» Work to be completed
An exact copy of the lines from the one containing "Lines per view: lens" through the final line of the records is the only acceptable answer.

» Record extracts
*** Block opens ***

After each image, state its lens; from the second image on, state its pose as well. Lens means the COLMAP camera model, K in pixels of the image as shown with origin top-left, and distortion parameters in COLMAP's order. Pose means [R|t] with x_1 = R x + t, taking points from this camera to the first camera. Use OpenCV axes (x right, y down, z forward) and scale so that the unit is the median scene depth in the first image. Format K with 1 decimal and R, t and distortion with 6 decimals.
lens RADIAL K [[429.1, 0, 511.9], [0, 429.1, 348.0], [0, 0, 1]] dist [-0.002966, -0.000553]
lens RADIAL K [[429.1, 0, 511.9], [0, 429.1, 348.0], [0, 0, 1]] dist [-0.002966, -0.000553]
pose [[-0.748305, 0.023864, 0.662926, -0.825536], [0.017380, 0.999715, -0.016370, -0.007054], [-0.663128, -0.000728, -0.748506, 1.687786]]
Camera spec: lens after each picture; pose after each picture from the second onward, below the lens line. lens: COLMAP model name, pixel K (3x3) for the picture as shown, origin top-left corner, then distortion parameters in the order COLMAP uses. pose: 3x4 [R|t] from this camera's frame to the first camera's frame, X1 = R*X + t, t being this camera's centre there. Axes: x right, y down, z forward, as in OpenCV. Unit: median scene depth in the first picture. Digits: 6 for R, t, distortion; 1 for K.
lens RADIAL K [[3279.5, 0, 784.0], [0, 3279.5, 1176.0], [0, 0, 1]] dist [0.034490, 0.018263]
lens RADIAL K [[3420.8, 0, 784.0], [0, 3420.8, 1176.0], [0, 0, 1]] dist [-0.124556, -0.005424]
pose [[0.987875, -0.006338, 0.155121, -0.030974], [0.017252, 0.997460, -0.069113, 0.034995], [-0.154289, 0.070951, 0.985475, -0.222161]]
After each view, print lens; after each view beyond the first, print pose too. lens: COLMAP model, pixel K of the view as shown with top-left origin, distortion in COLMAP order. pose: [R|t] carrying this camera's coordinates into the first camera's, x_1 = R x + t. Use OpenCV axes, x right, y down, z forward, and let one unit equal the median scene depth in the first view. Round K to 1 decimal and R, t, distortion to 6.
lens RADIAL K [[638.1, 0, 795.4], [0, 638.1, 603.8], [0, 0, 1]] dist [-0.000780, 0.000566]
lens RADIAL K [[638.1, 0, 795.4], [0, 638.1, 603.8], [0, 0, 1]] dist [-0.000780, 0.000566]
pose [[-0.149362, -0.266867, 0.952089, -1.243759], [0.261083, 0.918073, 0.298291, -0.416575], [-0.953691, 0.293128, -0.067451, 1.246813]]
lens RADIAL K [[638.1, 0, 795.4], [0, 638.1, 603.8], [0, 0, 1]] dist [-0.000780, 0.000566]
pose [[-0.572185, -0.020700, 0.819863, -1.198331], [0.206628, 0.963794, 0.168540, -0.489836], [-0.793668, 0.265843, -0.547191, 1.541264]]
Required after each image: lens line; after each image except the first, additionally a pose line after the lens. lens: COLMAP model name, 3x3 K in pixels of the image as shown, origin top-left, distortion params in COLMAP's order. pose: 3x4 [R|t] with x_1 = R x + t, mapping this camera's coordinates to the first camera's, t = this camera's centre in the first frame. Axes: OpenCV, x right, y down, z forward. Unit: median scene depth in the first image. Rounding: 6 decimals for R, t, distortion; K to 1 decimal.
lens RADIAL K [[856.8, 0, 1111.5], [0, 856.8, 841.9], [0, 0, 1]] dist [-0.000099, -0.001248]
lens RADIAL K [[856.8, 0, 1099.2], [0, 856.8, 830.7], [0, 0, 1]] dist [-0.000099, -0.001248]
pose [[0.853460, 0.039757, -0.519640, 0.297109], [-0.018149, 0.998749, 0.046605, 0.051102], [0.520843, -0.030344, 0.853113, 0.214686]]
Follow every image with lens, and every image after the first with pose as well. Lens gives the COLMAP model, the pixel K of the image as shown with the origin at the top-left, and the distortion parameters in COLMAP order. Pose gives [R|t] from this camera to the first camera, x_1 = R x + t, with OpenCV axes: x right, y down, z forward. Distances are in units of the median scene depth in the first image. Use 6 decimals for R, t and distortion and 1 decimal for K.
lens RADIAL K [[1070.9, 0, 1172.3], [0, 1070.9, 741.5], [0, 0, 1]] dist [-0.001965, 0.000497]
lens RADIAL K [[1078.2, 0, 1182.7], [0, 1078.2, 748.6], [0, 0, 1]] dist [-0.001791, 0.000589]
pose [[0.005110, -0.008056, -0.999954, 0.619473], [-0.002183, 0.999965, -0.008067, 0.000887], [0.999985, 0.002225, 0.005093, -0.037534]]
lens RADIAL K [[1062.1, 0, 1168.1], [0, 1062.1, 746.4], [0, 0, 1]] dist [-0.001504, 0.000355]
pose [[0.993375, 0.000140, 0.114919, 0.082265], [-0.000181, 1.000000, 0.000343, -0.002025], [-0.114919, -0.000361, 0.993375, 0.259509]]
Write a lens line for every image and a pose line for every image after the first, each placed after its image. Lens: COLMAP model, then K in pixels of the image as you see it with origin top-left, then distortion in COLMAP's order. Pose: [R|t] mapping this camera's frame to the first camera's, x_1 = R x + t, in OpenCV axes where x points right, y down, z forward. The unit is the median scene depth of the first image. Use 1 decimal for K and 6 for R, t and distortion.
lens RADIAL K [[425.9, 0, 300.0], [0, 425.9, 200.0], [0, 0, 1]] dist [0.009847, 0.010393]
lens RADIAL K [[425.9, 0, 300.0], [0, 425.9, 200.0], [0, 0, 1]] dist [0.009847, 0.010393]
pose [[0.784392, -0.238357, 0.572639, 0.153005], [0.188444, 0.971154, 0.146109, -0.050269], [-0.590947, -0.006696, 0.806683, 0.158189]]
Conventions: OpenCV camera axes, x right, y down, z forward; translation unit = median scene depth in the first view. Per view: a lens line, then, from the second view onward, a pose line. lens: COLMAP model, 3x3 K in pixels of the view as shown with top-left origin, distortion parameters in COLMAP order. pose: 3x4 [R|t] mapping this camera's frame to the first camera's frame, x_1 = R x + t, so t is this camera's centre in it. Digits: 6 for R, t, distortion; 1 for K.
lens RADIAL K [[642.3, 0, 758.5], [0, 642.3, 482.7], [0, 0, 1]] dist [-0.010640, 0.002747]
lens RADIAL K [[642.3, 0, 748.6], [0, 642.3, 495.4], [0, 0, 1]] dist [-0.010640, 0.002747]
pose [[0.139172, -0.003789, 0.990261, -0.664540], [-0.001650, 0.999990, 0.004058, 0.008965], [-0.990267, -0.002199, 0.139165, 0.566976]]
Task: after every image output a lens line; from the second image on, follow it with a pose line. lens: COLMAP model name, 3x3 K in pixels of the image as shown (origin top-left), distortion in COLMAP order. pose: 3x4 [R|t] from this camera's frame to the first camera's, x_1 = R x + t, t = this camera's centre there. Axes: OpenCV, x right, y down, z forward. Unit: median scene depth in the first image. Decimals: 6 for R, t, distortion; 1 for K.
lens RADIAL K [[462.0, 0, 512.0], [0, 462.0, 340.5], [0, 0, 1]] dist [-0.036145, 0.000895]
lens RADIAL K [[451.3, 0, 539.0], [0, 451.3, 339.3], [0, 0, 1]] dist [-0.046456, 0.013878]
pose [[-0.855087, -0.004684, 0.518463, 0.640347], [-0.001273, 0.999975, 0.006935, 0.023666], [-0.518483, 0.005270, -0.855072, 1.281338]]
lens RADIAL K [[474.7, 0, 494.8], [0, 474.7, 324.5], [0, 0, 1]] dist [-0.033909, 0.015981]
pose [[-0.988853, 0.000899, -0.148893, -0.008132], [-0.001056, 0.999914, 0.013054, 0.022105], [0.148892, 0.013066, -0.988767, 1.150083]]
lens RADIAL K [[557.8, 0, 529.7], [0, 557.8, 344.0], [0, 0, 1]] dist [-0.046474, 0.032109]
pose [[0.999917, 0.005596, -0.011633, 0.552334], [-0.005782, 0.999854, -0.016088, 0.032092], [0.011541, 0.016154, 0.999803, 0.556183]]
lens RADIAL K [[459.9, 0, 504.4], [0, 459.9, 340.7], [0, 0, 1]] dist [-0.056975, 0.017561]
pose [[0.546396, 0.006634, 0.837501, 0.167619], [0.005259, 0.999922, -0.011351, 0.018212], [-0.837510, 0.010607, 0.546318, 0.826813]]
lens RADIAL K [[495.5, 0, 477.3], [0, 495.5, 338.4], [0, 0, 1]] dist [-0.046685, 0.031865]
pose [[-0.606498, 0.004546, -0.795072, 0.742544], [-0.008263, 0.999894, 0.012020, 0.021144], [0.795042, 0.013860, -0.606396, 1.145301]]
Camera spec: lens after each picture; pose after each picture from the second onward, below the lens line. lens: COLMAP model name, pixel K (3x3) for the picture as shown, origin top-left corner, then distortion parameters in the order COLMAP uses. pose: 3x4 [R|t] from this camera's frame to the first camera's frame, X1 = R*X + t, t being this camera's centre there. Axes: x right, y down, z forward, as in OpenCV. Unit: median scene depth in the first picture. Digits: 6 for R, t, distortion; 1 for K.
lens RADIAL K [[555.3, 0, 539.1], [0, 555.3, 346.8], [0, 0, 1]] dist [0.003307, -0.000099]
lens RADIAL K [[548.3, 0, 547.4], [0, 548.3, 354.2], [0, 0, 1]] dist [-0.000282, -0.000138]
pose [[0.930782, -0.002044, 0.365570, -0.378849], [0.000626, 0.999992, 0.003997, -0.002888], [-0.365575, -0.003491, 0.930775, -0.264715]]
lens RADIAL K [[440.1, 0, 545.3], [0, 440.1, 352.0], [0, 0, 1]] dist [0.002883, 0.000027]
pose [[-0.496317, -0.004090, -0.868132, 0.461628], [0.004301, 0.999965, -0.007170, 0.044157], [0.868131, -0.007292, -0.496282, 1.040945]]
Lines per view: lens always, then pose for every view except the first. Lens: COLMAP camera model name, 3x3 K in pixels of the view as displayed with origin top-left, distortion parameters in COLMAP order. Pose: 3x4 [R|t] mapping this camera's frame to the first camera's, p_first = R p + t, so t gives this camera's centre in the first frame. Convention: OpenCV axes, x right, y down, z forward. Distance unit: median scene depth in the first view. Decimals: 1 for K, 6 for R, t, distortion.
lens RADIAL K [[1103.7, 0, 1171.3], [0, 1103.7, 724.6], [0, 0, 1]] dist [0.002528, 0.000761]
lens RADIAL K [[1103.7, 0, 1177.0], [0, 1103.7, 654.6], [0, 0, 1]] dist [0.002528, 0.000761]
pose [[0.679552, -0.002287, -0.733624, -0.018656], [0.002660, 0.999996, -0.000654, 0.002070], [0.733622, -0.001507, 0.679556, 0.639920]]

*** Block closes ***

» Result of the task
Lines per view: lens always, then pose for every view except the first. Lens: COLMAP camera model name, 3x3 K in pixels of the view as displayed with origin top-left, distortion parameters in COLMAP order. Pose: 3x4 [R|t] mapping this camera's frame to the first camera's, p_first = R p + t, so t gives this camera's centre in the first frame. Convention: OpenCV axes, x right, y down, z forward. Distance unit: median scene depth in the first view. Decimals: 1 for K, 6 for R, t, distortion.
lens RADIAL K [[1103.7, 0, 1171.3], [0, 1103.7, 724.6], [0, 0, 1]] dist [0.002528, 0.000761]
lens RADIAL K [[1103.7, 0, 1177.0], [0, 1103.7, 654.6], [0, 0, 1]] dist [0.002528, 0.000761]
pose [[0.679552, -0.002287, -0.733624, -0.018656], [0.002660, 0.999996, -0.000654, 0.002070], [0.733622, -0.001507, 0.679556, 0.639920]]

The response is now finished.